Can a teacher certification program be both flexible enough and robust enough that it can be applied with equal fidelity to a teacher in suburban Derrien, Connecticut, in inner-city Detroit, and in rural Mississippi? Can a teacher from small-town Idaho be trained to faithfully apply a scoring rubric to the performance of a teacher in inner-city St. Louis? These were the questions that the National Board for Professional Teaching Standards had to answer if their advanced certification program was ever to get off the ground. As a practical, administrative matter, the National Board needed the flexibility to have assessors rate the performance of teachers regardless of their teaching context. Note that this problem does not come up in many other professions. An assessment of the quality of an appendectomy is essentially the same whether it is performed in Yuma or Chicago. Assessing the quality of a design for a bridge across the Mississippi River is not different in its essential features from assessing the design for a bridge across the Ohio River.

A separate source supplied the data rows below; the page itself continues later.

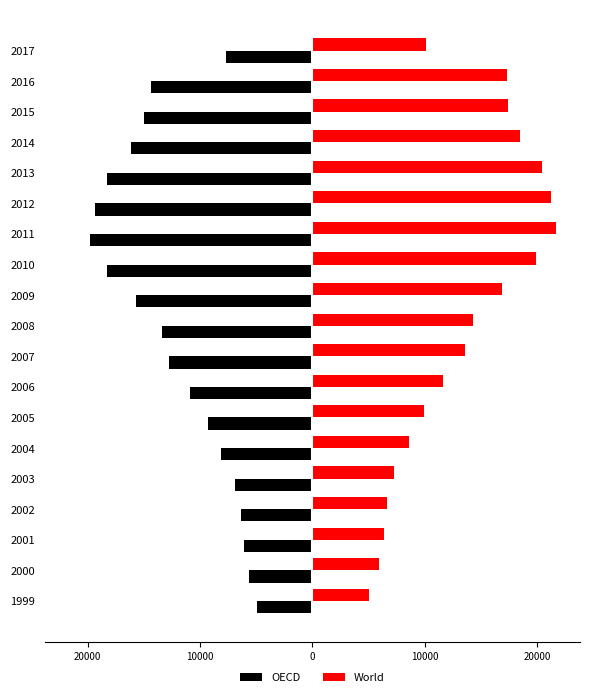

What are all the series names shown in the legend?

OECD, World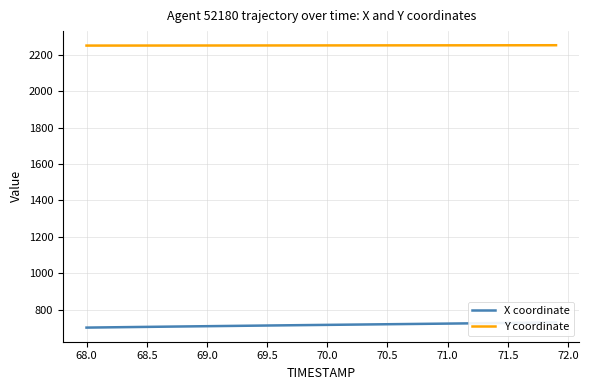

The Y coordinate series shows 1274.5 at 71.0. True or false?

False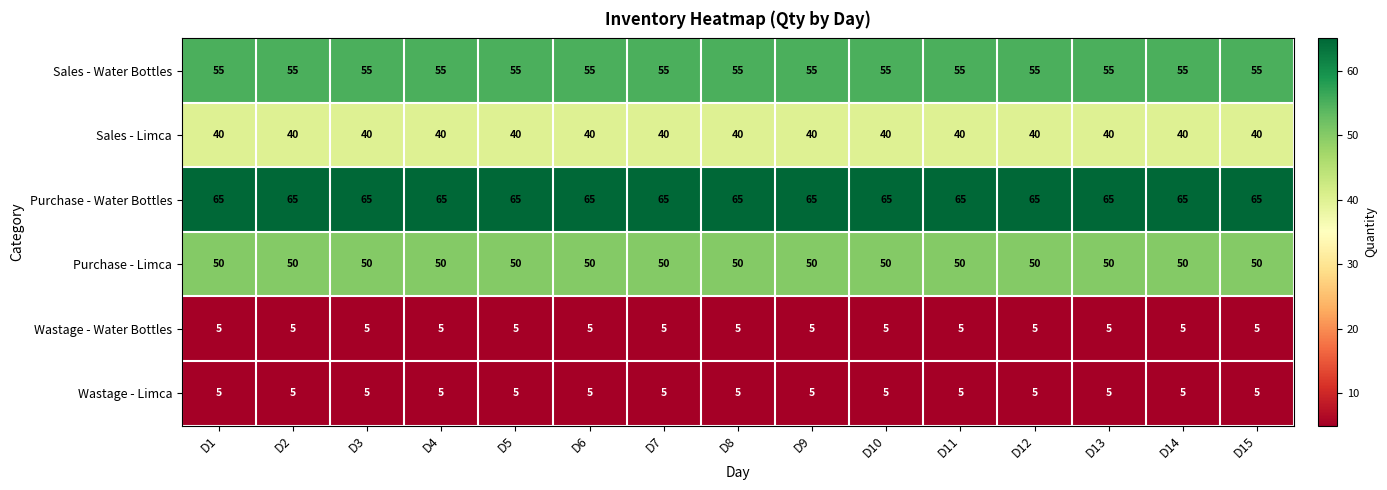

The Wastage - Water Bottles series shows 2 at D4. True or false?

False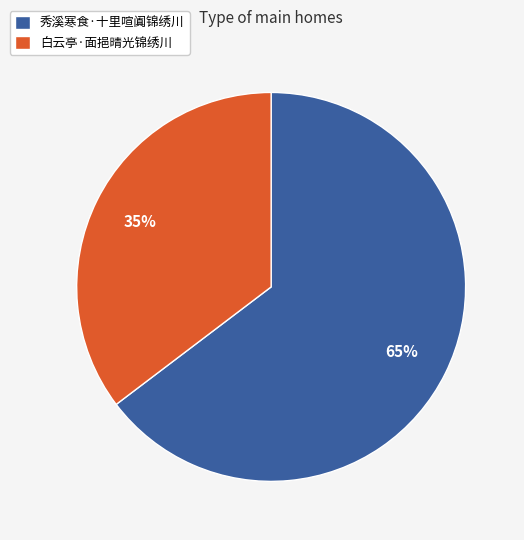

Is it true that 白云亭·面挹晴光锦绣川 is 30% of the pie?

False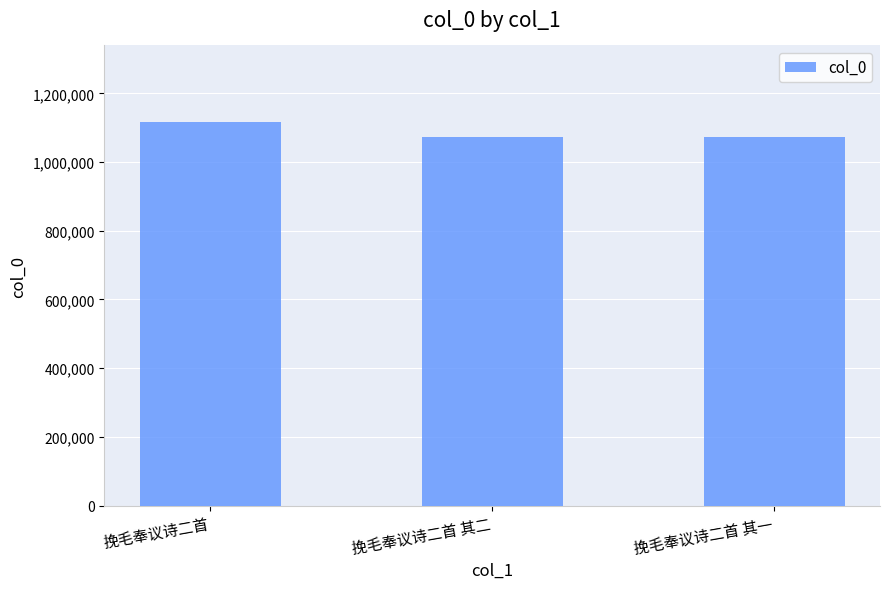

The value at 挽毛奉议诗二首 其一 is 1071423. True or false?

True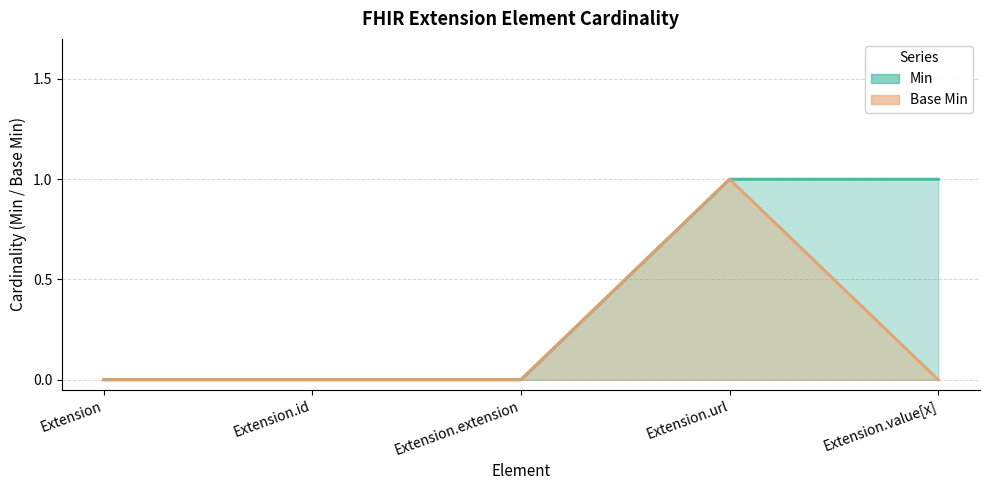

Between Extension.id and Extension.extension, which series saw the biggest shift?

Min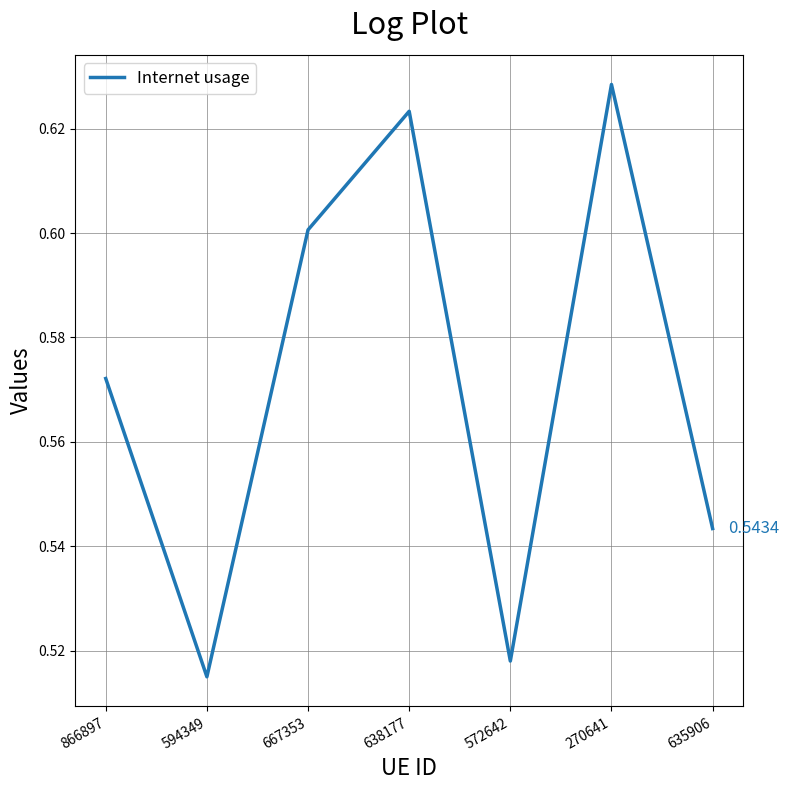

At which category does the data reach its first local valley?

594349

The assessment of teaching, however, presents fundamentally different challenges. First, it is necessary that teachers be assessed in the situations they happen to be in. Attempts to simulate various teaching environments or to have candidates teach a constructed “standard” classroom were rejected as artificial and unrealistic. The National Board could not ask, “How would this teacher perform in a different context, with a different set of students?”

It was essential for the assessors to understand the context in which candidates for certification taught. Assessors had to understand, for example, why a candidate was teaching basic grammar to 16- and 17-year-olds, or why she was teaching fraction to decimal conversion to students whose age suggested they should be taking Algebra II. Certification candidates were therefore instructed to describe in some detail their teaching context: Was the featured class an accelerated one? A remedial one? Were the featured students struggling and seriously behind their age group? What was the SES (Socioeconomic Status) of the school? What was the quality of school resources and support services?

The Board recognized that inevitably some teaching contexts were intensely more difficult than others. But the response to this circumstance was not to throw up their hands in frustration and declare the challenge too difficult to overcome. Rather, the Board’s response was to ask what the teacher did given her teaching context? A guiding principle was that excellence in teaching was not the exclusive province of those who teach in upper middle class communities with energetic, cooperative children who come to school eager to learn. Excellence, it was argued, could be determined on the basis of what teachers do in the circumstances in which they find themselves.

The question actually boils down to whether teaching has a “deep structure” that transcends the very real and important differences in the “surface features” that characterize particular teaching environments. The Board concluded, correctly in my opinion, that teaching indeed has a deep structure and that experienced teachers can be trained to use a flexible yet robust scoring protocol that taps that structure.